Anlamsal modeller birbirine benzeyen bir yapıyı paylaşmaktadır. Bu modellerinin her biri de üç öğe ile ilgilenmektedir. Bunlardan ilki gösterge, ikincisi göstergenin gönderme yaptığı şey ve üçüncüsü ise göstergenin kullanıcılarıdır. Bir gösterge, kendisinden hariç bir şeye gönderme yapan, duyularımızla kavradığımız fiziksel bir şeydir. Göstergeyi kullananın onu bir gösterge olarak kullanması bu anlamda önemlidir. ‘El sallamak’ eylemi gösterge tarafından ‘hoşçakal’ göndermesini yapar ve diğer göstergenin kullanıcıları tarafından ‘kod açımı’ yapılarak iletişim sağlanmış olmaktadır (Fiske, 1996: 63).

Sürekli ve her aşamada gösterge üreten kişiler, yaratılan anlamları kavramaya, yakalamaya çalışır. Bir kişi anlam yaratır diğer bir kişi ise doğal olarak o anlamı yakalamaya çalışır. Anlam yakalama kişiden kişiye değişmektedir. Son derece farklı olan anlamlar doğru bir şekilde algılanacağı gibi, gizlenip, yalan söyleyerek de sunulabilir. Anlam yakalama esnasında kişinin o an ki duyguları, jest ve mimikleri, aktarım ortamı önemlidir (Rıfat, 2009: 19-20)

Seçil Büker, sözcükler ve anlam konusunda şu sözleri ifade etmiştir:

‘Anlamın anlamı konusunda uzlaşıma varmak güç. Sözcüklerin tek anlamlı olmadıklarını biliyoruz. Sözcükler değişik anlamlara açık. ‘Anlam’ sözcüğünün neden tek ve değişmeyen anlamı olsun? ‘Anlam’ sözcüğü de bağlamdan bağlama, ortamdan ortama değişik anlamlara bürünüyor. Tıpkı sözcükler gibi’ (Büker, 2010: 19).

Aktarım evreninde sadece insanlar görev almamaktadır sadece metinler (filmler, televizyon programları, reklam filmleri…) diller gibidir ve dilbilim kuralları onlara (metinlere) uygulanabilmektedir. Dillerin görevi; bilgiyi, duyguları, düşünceleri ve benzeri şeyleri insanların öğrenmiş olduğu kurallara uygun olarak

iletmemizi sağlamaktadır. Dilbilgisi yazmak ve konuşmak için de olduğu gibi, farklı türde metinler için de dilbilgisi vardır (Berger, 1993: 18).

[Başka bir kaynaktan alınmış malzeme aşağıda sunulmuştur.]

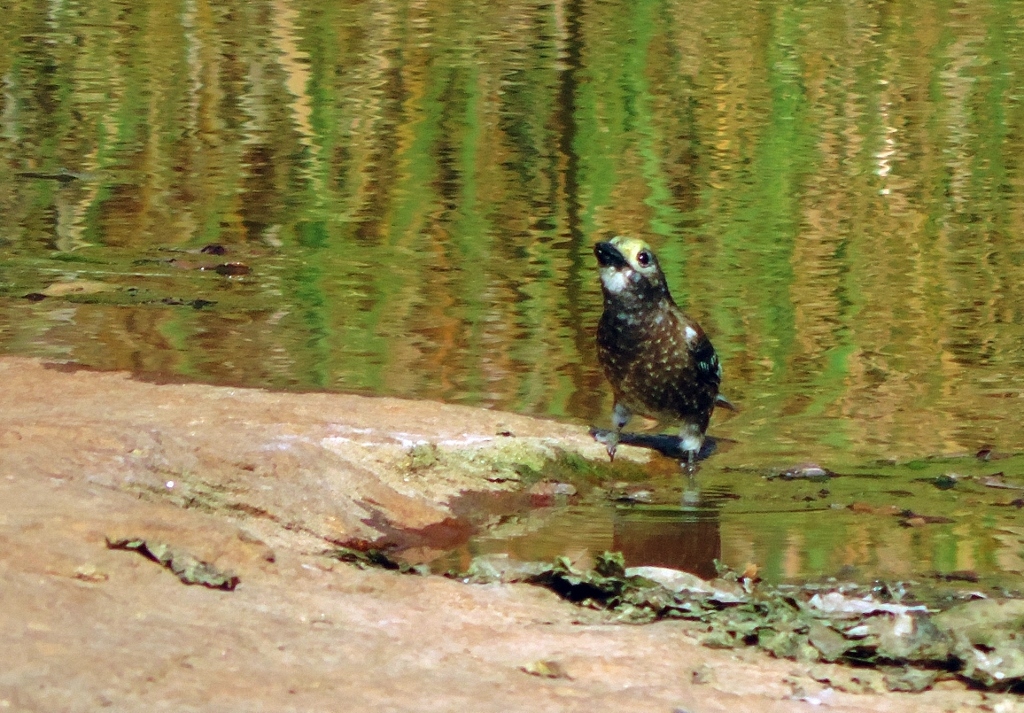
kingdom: Animalia
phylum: Chordata
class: Aves
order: Piciformes
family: Lybiidae
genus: Stactolaema
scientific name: Stactolaema whytii
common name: Whyte's barbet
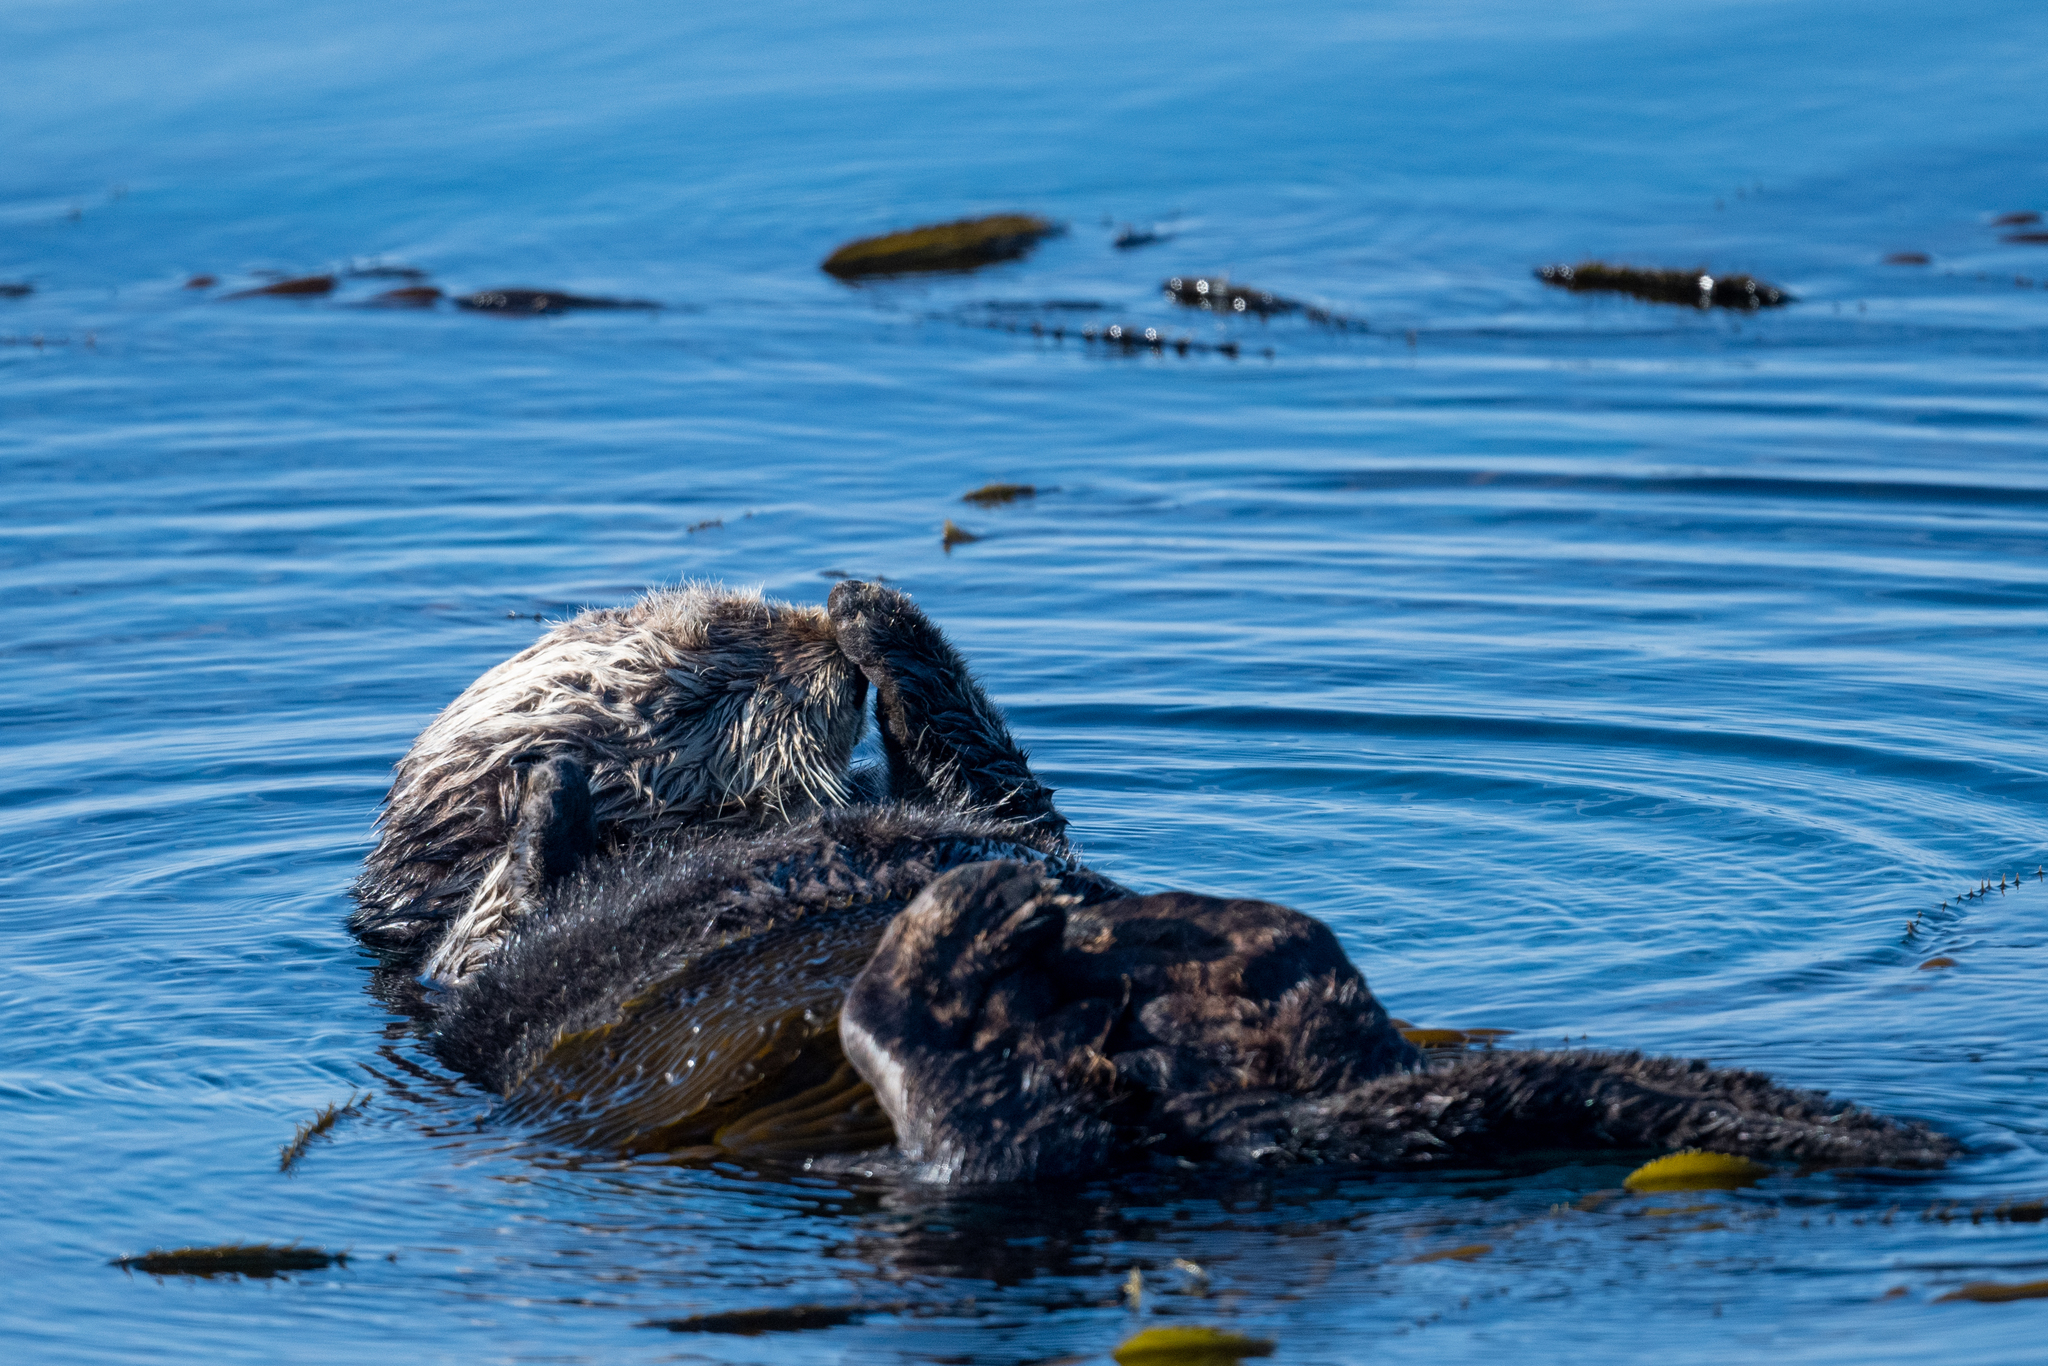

Hem bir toplumsal kurum olan, hem de bir değerler dizgesi olan dil; her türlü önceden tasarlamanın dışında kalmıştır. Birey onu tek başına yaratamaz ve değiştiremez. Özü bakımından, toplumsal bir sözleşmedir dil, bildirişim sağlayabilmek için tümüyle uymak gerekmektedir. Ayrıca bu toplumsal ürün, kuralları olan bir oyun gibi özerktir; çünkü kullanabilmek için öğrenmek gerekmektedir. Dil hem görecedir hem de toplumun bağlı olduğu değerlerin bir öğesidir. Dil açısından bakıldığında gösterge kavramı madeni paraya benzemektedir. Para sayesinde herhangi bir ürün değiştirilebilir ve aynı zamanda diğer paraların arasında bir değeri vardır (Vardar ve Rıfat, 1979: 4).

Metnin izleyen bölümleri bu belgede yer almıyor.